_WHAT THE TASK REQUIRES_
List each line of the items below that contains the string "بدمنهور". Letter case matters.

(Collected data)
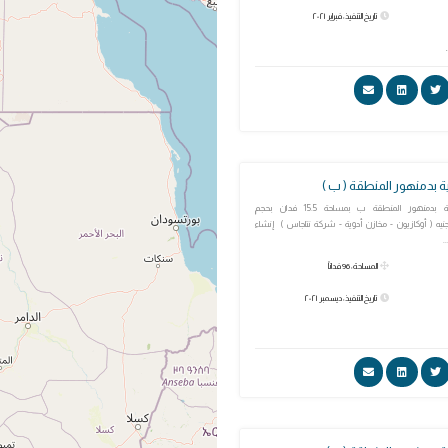
تاريخ التنفيذ: فبراير ٢٠٢١
 بدمنهور المنطقة ( ب )
المنطقة اللوجستية بدمنهور المنطقة ب بمساحة 15.5 فدان بحجم
ات 3 مليار جنيه ( أوكازيون - مخازن أدوية - شركة نتاجاس ) إنشاء
.
المساحة: 96 فداناً
تاريخ التنفيذ: ديسمبر ٢٠٢١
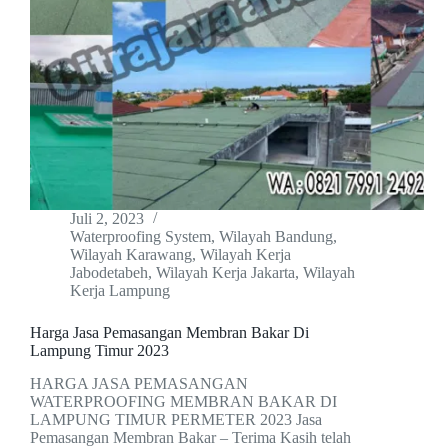
Juli 2, 2023
Waterproofing System
,
Wilayah Bandung
,
Wilayah Karawang
,
Wilayah Kerja
Jabodetabeh
,
Wilayah Kerja Jakarta
,
Wilayah
Kerja Lampung
Harga Jasa Pemasangan Membran Bakar Di
Lampung Timur 2023
HARGA JASA PEMASANGAN
WATERPROOFING MEMBRAN BAKAR DI
LAMPUNG TIMUR PERMETER 2023 Jasa
Pemasangan Membran Bakar – Terima Kasih telah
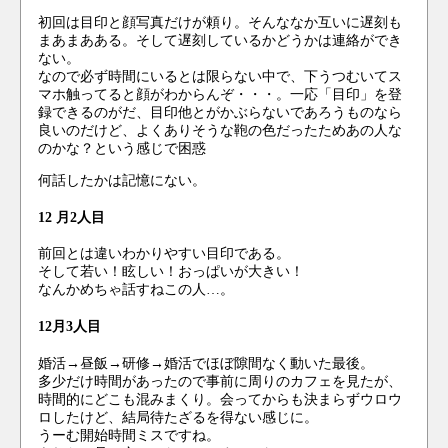
初回は目印と顔写真だけが頼り。そんななか互いに遅刻も
まあまあある。そして遅刻しているかどうかは連絡ができ
ない。
なので必ず時間にいるとは限らない中で、下うつむいてス
マホ触ってると顔がわからんぞ・・・。一応「目印」を登
録できるのがだ、目印他とがかぶらないであろうものなら
良いのだけど、よくありそうな鞄の色だったためあの人な
のかな？という感じで困惑
何話したかは記憶にない。
12 月2人目
前回とは違いわかりやすい目印である。
そして若い！眩しい！おっぱいが大きい！
なんかめちゃ話すねこの人…。
12月3人目
婚活→昼飯→研修→婚活でほぼ隙間なく動いた最後。
多少だけ時間があったので事前に周りのカフェを見たが、
時間的にどこも混みまくり。会ってからも決まらずウロウ
ロしたけど、結局待たざるを得ない感じに。
うーむ開始時間ミスですね。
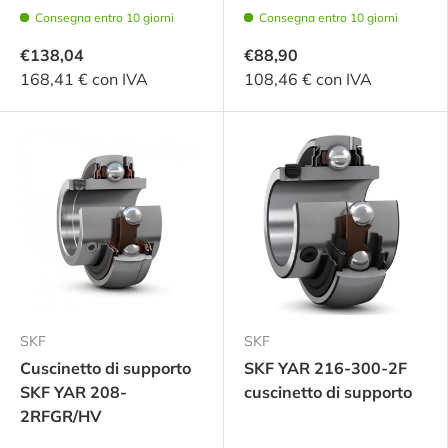
Consegna entro 10 giorni
Consegna entro 10 giorni
€138,04
€88,90
168,41 € con IVA
108,46 € con IVA
SKF
SKF
Cuscinetto di supporto
SKF YAR 216-300-2F
SKF YAR 208-
cuscinetto di supporto
2RFGR/HV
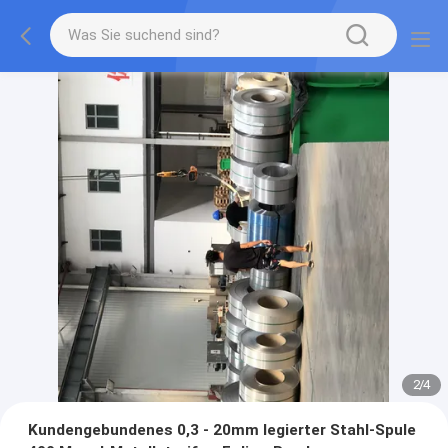
2
/
4
Kundengebundenes 0,3 - 20mm legierter Stahl-Spule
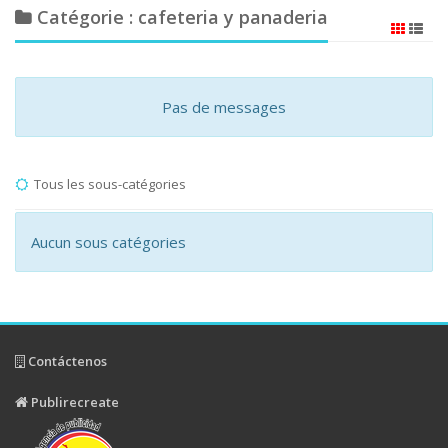
Catégorie : cafeteria y panaderia
Pas de messages
Tous les sous-catégories
Aucun sous catégories
Contáctenos
Publirecreate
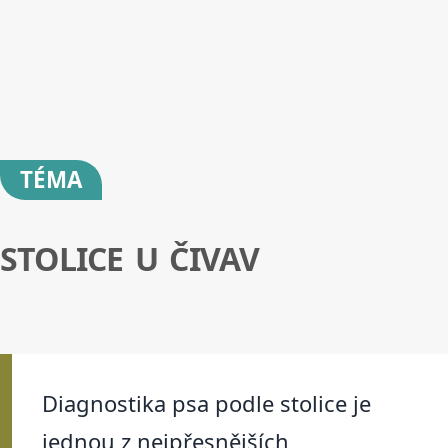
TÉMA
STOLICE U ČIVAV
Diagnostika psa podle stolice je
jednou z nejpřesnějších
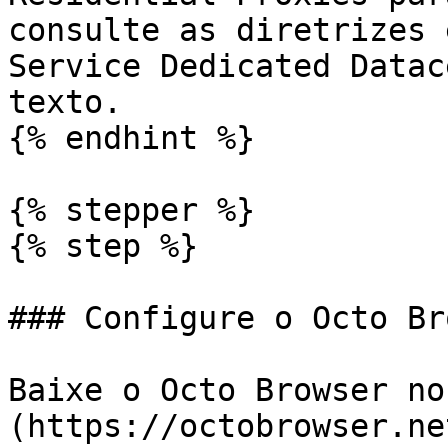
consulte as diretrizes 
Service Dedicated Datac
texto.

{% endhint %}

{% stepper %}

{% step %}

### Configure o Octo Br
Baixe o Octo Browser no
(https://octobrowser.ne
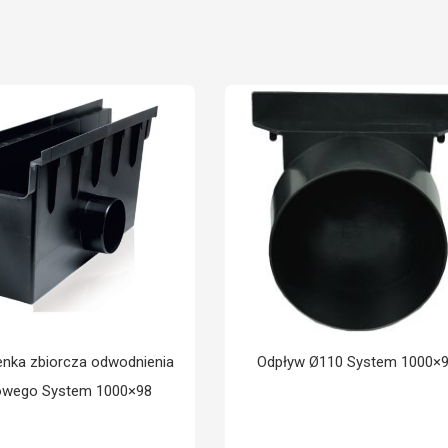
enka zbiorcza odwodnienia
Odpływ Ø110 System 1000×
iowego System 1000×98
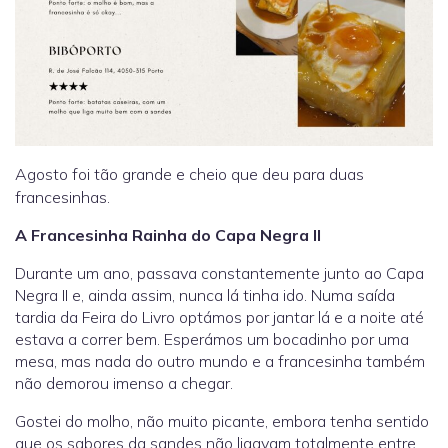
Agosto foi tão grande e cheio que deu para duas
francesinhas.
A Francesinha Rainha do Capa Negra II
Durante um ano, passava constantemente junto ao Capa
Negra II e, ainda assim, nunca lá tinha ido. Numa saída
tardia da Feira do Livro optámos por jantar lá e a noite até
estava a correr bem. Esperámos um bocadinho por uma
mesa, mas nada do outro mundo e a francesinha também
não demorou imenso a chegar.
Gostei do molho, não muito picante, embora tenha sentido
que os sabores da sandes não ligavam totalmente entre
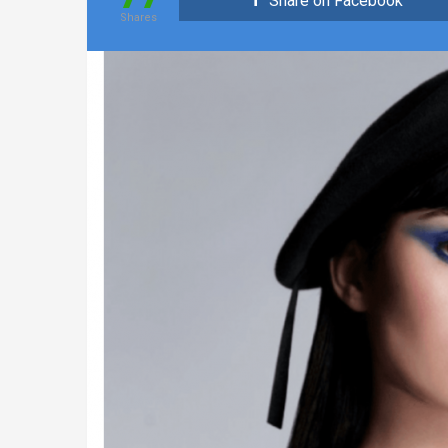
Share on Facebook
Shares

_ANSWER TO THIS TASK_
 بدمنهور المنطقة ( ب )
المنطقة اللوجستية بدمنهور المنطقة ب بمساحة 15.5 فدان بحجم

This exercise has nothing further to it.